SU pondered and prepared for this moment over the past nine months.

Generic questions about safety, security and, yes, the reaction of parents who pay high-priced tuition were all considered along with the teachable moments the experience promises.

On a most human and practical level, SU is not doing anything more than secular and religious tent-city hosts have offered with far fewer resources. The university is taking the next giant leap beyond portable toilets and anxiety to involve the homeless in the mission of the institution.

The homeless, who will receive tent space and other creature comforts along with two meals a day, have agreed to share their plight with students. In turn, SU's law students, nurses-in-training and future social workers will invest their time and talent in the problems of people on the lowest, most precarious economic rung.

University leadership boldly concluded there was no substitute for this contact: a critical mass of attention to a problem persistent through good economic times and bad.

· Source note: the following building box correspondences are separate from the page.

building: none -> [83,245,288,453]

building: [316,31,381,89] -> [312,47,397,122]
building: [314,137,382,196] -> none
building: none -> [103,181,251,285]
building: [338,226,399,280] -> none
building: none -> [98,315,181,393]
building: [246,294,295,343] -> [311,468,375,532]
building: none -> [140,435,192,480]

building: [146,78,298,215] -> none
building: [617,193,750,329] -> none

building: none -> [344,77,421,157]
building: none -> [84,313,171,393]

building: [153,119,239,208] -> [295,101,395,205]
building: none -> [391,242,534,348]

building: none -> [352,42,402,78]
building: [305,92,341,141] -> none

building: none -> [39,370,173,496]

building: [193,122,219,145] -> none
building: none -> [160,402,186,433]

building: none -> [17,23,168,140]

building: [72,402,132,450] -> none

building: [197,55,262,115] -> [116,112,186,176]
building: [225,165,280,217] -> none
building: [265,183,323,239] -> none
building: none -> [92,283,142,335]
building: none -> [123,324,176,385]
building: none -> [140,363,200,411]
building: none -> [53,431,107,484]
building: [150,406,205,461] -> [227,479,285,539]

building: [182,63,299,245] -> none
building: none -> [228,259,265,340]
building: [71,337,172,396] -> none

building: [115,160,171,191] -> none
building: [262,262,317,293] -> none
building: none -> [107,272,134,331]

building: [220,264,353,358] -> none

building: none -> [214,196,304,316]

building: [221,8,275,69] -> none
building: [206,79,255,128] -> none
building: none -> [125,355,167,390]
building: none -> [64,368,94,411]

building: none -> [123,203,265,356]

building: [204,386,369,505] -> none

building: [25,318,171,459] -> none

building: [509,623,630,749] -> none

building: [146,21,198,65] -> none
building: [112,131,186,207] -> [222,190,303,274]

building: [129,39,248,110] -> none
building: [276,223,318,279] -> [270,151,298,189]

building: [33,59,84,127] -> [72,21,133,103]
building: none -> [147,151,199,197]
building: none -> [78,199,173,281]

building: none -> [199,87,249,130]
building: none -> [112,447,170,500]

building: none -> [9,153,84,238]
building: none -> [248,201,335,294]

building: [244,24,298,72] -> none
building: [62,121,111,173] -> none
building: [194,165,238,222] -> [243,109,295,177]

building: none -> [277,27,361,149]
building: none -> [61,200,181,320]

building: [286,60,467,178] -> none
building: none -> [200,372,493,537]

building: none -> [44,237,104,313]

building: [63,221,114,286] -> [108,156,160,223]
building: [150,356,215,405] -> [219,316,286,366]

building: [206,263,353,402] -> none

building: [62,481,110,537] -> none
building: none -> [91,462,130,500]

Tent cities have become such a fixture of the urban and suburban landscape, legislators are contemplating stricter rules and permits to give communities more time to plan.

No one believes tent cities are a plausible or desirable solution to homelessness. Mental illness and the ravages of alcohol and drug abuse are as much a part of the equation as poverty.

For Jesuits, there must be a little curiosity how this mission came about, as noted by a Portland member of the society who works and lives with the poorest of the city's poor.

In his book "Radical Compassion," Gary Smith, S.J., quotesJesus in the Book of John:

"You did not choose me, no, I chose you ... to go out and to bear fruit, fruit that will last."

The administrators and students of Seattle University will have a month to contemplate that passage anew.